You may have gotten a little closer to firing your cable box and cutting its $5 to $20 rent out of your monthly budget.
A revised proposal from the Federal Communications Commission would require your cable or satellite television provider to offer apps for most of your gadgets—at no extra charge, with the ability to record video on hardware that can store it.
But this proposal first must overcome determined resistance from companies that have been raking in TV-box fees for decades.

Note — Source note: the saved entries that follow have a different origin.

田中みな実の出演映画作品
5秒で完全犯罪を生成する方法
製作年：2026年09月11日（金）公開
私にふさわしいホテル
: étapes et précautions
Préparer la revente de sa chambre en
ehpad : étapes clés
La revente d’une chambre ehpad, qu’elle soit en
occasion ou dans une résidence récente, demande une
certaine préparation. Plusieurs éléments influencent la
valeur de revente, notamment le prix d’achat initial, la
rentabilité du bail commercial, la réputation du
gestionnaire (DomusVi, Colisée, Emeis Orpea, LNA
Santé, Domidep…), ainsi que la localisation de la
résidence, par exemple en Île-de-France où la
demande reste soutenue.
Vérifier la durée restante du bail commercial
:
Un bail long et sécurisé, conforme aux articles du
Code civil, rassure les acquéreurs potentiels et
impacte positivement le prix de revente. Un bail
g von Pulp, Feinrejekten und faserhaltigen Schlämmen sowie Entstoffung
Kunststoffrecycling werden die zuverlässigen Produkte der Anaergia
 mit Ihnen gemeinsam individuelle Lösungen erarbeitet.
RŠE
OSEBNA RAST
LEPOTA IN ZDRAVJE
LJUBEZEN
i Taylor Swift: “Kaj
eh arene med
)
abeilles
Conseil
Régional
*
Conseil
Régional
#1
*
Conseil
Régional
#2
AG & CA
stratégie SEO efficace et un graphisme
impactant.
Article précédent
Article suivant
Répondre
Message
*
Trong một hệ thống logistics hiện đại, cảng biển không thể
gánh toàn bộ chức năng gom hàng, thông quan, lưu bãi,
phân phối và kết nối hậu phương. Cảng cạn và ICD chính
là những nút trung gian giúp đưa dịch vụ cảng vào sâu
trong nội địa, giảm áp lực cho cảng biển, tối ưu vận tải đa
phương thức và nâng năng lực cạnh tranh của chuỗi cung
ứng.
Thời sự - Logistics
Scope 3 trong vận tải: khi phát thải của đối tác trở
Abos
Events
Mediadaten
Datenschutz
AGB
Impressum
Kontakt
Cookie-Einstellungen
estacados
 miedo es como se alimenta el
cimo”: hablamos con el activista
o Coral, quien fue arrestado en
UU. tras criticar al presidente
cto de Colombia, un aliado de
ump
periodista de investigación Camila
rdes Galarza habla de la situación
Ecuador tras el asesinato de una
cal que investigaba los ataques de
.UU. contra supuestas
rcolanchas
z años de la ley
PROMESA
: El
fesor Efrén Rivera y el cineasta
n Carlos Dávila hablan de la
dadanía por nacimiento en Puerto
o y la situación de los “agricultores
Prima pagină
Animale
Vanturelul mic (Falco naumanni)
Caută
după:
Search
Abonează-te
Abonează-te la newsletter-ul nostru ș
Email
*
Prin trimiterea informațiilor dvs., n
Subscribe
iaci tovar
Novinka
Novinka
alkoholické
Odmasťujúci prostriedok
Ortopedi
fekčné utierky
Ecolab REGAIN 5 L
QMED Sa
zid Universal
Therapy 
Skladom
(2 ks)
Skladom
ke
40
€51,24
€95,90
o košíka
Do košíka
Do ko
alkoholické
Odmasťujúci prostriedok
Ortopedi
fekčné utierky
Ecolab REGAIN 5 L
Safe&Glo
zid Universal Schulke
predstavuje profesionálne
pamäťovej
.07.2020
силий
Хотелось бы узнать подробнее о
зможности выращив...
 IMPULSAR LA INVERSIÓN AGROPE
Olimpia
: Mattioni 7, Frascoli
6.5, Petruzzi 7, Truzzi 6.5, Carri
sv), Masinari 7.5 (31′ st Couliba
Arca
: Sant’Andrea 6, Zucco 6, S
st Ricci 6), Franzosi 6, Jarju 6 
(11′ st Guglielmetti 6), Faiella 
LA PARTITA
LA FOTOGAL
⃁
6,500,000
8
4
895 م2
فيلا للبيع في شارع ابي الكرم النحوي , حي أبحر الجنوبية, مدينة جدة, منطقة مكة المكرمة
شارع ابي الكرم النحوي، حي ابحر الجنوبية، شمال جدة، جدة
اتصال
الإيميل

FCC to pay-TV providers: Get appy!
The proposal FCC chair Tom Wheeler introduced in a Los Angeles Times op-ed represents a massive shift. Today, your alternative to paying rent on a box is getting a TiVo or another of a handful of devices that connect to cable (not satellite) via “CableCard” authentication or using apps that often don’t let you watch TV on TV, only on smaller screens.
Instead, Wheeler’s piece explained, “pay-TV providers will be required to provide apps–free of charge–that consumers can download to the device of their choosing to access all the programming and features they already paid for.”
A three-page summary on the FCC’s site clarifies that these apps must be available on “widely deployed platforms, such as Roku, Apple iOS, Windows and Android.”
That means having at least five million devices ship in the US for that operating system in the previous year, a senior FCC official clarified in a conference call Thursday. So Apple’s (AAPL) OS X, Amazon’s (AMZN) Fire TV and Google’s (GOOG) Chromecast should also qualify.
The summary and Wheeler’s op-ed also say you’d be able to look up shows outside the app using your device’s own search function.
The largest TV providers, making up 95% of the market, would have two years to comply. Medium-sized operators would get another two years; firms with under 400,000 subscribers are exempt and can sit the whole thing out.
Neither the op-ed nor the document mentions recording, but in the call and a follow-up e-mail, FCC officials said pay-TV firms would have to offer DVR functions in apps for devices that can store video.
Satellite might be an exception, though. Because the signal from space can’t reach a computer, tablet or media player and satellites don’t deliver sufficient bandwidth for constant streaming video, you might still need one box at home.
The FCC plan, set for a vote by the five commissioners at the end of the month, leaves many details to subscription-TV firms, but it does include oversight of “a standard license governing the process for placing an app on a device or platform.” The commission saw how cable operators slow-walked CableCard with inconvenient and late deployment and doesn’t want a re-run of that.